Please convert the material from the line containing "order: Columbiformes" through the line containing "family: Cardiidae", both included, into a two-column CSV with the headers text and answer. Give one row per line, and put each value in its own quoted field with any line breaks replaced by spaces.
BEGIN TASK DATA
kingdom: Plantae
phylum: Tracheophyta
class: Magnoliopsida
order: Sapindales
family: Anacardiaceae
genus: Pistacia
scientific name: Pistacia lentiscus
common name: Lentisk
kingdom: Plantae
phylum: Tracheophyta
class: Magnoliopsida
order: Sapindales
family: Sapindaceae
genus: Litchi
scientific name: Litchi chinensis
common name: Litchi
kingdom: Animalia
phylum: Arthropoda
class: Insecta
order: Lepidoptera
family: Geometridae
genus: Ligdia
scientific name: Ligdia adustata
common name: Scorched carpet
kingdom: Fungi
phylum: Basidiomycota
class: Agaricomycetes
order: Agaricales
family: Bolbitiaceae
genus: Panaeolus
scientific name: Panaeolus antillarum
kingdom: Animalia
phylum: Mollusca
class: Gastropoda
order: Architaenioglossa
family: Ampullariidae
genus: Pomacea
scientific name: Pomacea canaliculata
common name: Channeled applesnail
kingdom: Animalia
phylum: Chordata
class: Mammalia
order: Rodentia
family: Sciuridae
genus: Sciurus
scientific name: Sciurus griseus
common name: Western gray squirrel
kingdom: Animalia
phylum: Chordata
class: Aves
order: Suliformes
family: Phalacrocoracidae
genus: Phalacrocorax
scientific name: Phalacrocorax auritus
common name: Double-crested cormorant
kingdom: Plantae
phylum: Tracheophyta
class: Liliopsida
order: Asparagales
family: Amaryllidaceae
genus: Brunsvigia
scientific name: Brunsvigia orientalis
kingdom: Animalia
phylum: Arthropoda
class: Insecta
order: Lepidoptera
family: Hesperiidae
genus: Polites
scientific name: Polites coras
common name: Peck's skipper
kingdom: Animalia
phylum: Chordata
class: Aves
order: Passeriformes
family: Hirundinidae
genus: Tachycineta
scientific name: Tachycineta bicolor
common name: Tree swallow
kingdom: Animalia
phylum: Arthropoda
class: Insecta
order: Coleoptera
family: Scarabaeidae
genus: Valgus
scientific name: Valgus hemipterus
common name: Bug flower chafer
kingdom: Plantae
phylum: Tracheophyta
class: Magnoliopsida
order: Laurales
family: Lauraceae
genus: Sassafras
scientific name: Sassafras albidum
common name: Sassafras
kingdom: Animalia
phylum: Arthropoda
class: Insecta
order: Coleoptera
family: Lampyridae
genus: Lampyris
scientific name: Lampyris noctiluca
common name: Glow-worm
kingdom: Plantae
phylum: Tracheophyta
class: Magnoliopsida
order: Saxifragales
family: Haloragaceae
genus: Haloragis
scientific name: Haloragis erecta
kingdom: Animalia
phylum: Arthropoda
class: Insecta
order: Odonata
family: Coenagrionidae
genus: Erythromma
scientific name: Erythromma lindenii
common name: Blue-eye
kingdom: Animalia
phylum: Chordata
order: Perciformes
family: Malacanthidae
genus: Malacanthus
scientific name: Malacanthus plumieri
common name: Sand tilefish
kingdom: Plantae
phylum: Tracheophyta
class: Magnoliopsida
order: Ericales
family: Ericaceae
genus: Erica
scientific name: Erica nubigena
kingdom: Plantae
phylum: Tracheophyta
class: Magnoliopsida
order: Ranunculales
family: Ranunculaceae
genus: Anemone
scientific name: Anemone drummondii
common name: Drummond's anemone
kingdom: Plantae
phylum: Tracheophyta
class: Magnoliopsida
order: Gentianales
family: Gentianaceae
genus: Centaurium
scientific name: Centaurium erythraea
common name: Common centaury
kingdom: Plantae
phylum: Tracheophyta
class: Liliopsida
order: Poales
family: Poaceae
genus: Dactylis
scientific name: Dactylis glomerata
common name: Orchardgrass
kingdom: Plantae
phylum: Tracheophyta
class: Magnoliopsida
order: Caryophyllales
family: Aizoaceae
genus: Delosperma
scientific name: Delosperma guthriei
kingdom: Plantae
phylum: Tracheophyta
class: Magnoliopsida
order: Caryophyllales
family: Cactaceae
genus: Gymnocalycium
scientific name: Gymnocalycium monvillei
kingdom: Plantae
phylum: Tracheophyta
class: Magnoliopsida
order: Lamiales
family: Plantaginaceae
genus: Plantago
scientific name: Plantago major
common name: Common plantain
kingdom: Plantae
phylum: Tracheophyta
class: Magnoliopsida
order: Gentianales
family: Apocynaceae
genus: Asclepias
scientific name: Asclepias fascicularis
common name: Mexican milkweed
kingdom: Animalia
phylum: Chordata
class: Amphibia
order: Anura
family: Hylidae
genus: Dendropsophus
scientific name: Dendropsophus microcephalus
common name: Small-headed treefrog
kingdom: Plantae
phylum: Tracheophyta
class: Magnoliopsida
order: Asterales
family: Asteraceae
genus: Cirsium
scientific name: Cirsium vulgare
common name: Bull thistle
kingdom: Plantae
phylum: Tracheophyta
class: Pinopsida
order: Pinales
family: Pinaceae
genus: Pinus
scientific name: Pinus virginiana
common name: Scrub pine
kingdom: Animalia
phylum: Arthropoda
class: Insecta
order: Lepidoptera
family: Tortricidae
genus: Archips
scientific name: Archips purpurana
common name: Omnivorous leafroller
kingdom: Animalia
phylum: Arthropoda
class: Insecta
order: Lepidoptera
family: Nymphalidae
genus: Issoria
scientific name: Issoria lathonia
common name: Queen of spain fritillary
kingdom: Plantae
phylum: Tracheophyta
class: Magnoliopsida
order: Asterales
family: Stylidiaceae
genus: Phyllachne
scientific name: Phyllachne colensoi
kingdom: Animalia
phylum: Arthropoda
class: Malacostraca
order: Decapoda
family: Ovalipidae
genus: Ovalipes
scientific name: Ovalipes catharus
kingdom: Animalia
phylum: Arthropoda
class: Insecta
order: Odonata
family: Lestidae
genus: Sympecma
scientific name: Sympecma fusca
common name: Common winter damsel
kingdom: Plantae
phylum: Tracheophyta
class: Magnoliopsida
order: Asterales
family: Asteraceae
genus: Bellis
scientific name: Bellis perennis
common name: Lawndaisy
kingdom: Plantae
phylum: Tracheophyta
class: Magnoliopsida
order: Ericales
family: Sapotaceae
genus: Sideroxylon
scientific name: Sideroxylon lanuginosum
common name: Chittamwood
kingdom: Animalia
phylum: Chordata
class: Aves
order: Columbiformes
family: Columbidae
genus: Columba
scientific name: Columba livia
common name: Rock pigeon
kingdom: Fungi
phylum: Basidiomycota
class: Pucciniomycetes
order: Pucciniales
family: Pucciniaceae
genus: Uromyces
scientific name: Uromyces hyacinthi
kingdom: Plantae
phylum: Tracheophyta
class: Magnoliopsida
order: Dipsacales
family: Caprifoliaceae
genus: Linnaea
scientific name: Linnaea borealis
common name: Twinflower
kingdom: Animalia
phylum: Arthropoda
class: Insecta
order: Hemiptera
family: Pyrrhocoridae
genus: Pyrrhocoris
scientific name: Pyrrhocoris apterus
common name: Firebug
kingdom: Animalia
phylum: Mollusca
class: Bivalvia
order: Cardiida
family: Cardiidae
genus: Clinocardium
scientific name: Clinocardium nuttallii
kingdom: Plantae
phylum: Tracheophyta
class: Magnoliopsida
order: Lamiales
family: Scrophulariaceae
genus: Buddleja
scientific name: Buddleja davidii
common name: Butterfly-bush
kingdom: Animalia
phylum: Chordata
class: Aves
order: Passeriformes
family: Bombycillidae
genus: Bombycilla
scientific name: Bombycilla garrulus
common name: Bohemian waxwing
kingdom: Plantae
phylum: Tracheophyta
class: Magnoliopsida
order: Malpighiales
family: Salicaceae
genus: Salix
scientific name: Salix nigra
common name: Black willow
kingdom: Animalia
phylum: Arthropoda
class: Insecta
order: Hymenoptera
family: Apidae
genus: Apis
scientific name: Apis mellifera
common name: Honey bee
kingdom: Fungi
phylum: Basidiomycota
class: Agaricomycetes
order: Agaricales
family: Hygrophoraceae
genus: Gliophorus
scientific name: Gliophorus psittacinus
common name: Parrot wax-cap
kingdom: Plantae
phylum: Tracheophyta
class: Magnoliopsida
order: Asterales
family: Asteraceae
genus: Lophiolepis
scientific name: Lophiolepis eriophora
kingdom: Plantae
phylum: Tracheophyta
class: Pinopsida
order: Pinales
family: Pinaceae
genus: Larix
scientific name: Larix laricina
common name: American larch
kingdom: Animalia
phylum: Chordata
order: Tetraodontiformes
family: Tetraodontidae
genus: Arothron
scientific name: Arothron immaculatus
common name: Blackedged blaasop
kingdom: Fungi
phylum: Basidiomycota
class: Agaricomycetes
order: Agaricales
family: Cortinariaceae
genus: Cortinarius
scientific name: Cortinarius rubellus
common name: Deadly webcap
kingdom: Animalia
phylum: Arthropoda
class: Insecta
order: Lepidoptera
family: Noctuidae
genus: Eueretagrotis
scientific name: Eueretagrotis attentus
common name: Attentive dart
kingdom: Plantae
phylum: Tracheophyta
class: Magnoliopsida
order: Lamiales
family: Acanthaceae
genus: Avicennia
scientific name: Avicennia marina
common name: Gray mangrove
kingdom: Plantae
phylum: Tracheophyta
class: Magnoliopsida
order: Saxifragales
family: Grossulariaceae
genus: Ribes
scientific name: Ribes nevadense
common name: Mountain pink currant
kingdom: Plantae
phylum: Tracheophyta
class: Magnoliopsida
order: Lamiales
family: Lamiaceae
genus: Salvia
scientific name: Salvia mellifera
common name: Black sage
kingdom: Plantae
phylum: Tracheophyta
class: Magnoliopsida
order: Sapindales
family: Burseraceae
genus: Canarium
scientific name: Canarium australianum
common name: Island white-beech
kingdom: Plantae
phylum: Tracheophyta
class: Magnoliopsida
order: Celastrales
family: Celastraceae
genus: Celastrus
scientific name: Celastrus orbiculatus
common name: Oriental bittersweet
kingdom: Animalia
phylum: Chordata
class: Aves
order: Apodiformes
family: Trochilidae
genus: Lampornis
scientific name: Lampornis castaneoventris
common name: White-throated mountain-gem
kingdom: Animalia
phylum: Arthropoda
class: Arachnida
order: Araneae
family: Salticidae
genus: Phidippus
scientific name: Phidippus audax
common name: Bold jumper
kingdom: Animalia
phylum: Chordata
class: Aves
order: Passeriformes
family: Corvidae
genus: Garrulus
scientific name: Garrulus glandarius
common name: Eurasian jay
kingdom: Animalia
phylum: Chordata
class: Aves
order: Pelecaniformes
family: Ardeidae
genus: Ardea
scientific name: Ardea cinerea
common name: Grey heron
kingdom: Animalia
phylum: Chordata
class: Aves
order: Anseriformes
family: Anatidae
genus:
END TASK DATA
ANSWER TO THIS PROBLEM ▸
text,answer
"order:","Columbiformes"
"family:","Columbidae"
"genus:","Columba"
"scientific name:","Columba livia"
"common name:","Rock pigeon"
"kingdom:","Fungi"
"phylum:","Basidiomycota"
"class:","Pucciniomycetes"
"order:","Pucciniales"
"family:","Pucciniaceae"
"genus:","Uromyces"
"scientific name:","Uromyces hyacinthi"
"kingdom:","Plantae"
"phylum:","Tracheophyta"
"class:","Magnoliopsida"
"order:","Dipsacales"
"family:","Caprifoliaceae"
"genus:","Linnaea"
"scientific name:","Linnaea borealis"
"common name:","Twinflower"
"kingdom:","Animalia"
"phylum:","Arthropoda"
"class:","Insecta"
"order:","Hemiptera"
"family:","Pyrrhocoridae"
"genus:","Pyrrhocoris"
"scientific name:","Pyrrhocoris apterus"
"common name:","Firebug"
"kingdom:","Animalia"
"phylum:","Mollusca"
"class:","Bivalvia"
"order:","Cardiida"
"family:","Cardiidae"